After reading most of David's blog posts, I can see a clear resemblance between the way he has described 'looking at stuff' and the chapter about 'analytical' looking in a book called 'the art of seeing'. This book is freely downloadable at
But it still left me with a question, which is the following : when shifting my view over a distant (or a close object) object, while looking at the details that I still 'can see' in the blob of blur, how would I know what the speed of my shifting should be ? I mean, I could look at a blurred out detail and then move to something a few centimeters away ... but that seems like a big shift ... What I understand is that the shifts should be as small as possible ? Doing that seems almost impossible because of the blur, since when I do a small shift, I will only see the same blurred detail ...
Maybe my post is a little unclear, but it's pretty hard to describe what I mean ...

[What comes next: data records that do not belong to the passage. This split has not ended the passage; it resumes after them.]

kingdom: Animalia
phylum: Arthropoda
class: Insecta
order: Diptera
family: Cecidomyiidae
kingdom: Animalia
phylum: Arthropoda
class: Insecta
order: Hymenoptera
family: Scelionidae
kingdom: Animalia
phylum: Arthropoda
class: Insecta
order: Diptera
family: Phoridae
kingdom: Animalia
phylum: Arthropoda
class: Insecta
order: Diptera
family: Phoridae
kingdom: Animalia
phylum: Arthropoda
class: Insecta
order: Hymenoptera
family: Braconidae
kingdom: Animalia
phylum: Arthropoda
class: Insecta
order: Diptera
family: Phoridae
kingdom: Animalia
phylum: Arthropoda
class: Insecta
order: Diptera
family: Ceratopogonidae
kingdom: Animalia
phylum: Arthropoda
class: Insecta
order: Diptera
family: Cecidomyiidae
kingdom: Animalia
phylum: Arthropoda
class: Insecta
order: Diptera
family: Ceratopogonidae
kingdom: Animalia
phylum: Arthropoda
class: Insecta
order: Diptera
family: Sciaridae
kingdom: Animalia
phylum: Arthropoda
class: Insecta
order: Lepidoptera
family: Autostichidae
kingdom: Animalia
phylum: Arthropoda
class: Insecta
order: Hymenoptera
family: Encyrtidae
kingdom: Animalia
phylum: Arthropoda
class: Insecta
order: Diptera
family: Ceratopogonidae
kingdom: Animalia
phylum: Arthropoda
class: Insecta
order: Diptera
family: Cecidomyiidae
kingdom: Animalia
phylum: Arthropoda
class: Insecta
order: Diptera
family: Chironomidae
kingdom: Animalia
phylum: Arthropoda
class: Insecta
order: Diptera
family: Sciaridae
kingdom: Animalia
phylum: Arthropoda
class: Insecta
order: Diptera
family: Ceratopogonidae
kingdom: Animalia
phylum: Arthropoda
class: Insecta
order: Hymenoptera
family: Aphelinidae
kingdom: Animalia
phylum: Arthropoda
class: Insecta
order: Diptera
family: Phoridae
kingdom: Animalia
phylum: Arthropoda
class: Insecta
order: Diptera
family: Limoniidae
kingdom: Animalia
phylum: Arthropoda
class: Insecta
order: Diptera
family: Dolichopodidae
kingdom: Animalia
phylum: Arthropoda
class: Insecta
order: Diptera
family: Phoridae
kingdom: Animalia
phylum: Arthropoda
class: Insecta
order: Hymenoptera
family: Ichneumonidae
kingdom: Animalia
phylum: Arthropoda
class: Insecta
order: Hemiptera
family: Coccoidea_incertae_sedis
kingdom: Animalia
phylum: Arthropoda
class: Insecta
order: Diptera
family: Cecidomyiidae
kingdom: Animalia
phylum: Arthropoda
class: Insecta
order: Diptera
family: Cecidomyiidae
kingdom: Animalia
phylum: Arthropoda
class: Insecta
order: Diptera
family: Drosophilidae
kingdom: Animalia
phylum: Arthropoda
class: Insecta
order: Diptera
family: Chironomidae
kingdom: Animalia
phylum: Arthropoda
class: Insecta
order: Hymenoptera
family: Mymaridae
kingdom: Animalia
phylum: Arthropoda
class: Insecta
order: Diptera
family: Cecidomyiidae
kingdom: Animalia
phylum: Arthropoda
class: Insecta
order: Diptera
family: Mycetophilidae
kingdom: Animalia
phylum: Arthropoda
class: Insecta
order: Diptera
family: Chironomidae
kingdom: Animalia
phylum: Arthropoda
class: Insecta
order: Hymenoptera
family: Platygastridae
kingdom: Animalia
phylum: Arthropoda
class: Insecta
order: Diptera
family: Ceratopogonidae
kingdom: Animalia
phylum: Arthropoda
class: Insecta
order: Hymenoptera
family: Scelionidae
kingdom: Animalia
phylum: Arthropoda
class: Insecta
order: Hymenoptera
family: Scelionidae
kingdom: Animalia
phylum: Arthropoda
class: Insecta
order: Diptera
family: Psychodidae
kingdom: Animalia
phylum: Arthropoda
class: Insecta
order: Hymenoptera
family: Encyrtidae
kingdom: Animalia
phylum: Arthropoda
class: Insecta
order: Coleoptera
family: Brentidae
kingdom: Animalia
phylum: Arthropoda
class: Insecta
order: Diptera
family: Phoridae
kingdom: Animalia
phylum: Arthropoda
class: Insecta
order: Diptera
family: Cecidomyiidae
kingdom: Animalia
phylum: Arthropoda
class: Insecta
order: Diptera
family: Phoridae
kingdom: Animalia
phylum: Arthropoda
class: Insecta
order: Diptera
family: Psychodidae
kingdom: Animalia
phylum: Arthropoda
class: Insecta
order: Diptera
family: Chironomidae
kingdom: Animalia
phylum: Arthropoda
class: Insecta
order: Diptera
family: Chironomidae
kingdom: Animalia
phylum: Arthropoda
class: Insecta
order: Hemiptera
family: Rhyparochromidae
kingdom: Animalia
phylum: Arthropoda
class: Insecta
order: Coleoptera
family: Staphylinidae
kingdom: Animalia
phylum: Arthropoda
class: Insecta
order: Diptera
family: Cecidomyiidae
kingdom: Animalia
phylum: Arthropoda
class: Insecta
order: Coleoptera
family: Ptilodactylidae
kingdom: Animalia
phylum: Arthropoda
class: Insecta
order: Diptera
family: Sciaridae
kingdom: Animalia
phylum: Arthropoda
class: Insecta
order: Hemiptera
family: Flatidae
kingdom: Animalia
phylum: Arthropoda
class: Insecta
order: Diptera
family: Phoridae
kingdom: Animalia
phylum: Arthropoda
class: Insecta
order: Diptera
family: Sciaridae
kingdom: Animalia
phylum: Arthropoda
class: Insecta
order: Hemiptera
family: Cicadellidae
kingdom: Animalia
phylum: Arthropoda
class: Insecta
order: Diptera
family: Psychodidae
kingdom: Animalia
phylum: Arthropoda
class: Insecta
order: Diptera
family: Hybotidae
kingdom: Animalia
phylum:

My understanding is that this is about learning to see in a dynamically relaxed way without inertia, and to do this it is important to learn how you shall shift direction with your eyes in a most relaxed way without any locking feeling cause by inertia due to strain. This implies that at least three points must be involved in a triangle, but it could also be okay with two points which you repeat shifting inbetween (but it gets boring in the long run). In the very moment when you shift direction with your eyes there shall be no tendency that the eyes try to lock due to inertia. Instead there shall be no strain also in this direction shifting moment. I actually realized this early this spring when there were troubles with my car breaks that were always slightly on, and someone told me that I could drive up a hill, stop without breaking, and then let the car roll down, then there should be no inertia in the very stop moment, sorry bad english, cannot describe it better, but I hope you got it. So the shorter distance you shift the more direction shiftings you will be able to handle and thus get easier to learn to see dynamically relaxed without inertia, as a biofeedback tool. So the faster you are able to shift and the shorter you are able to shift in arelaxed way will improve your vision. But, you will also realize that relaxed eyes means that you are much more aware of the whole vision field due to that the eyes are simply much better in the task of taking in information from lots of points around you in a more bit processing way. It is actually like to compare a fast computer with a slow computer. The slow computer is nothing to have, and it would be better to see everything all clear at once, and to get glasses. The fast computer on the other hand is improving clarity, depth, precision, colors, awareness, etc. such that you don't need glasses and also cannot live without this new way of seeing when you once have gotten it.
You are right that Bates already have discovered this (incredible genious), but the problem with his method is that it is very hard to understand Bates theory and to apply it. I think David has contributed a lot in his work to describe how to apply the method in a more understandable way.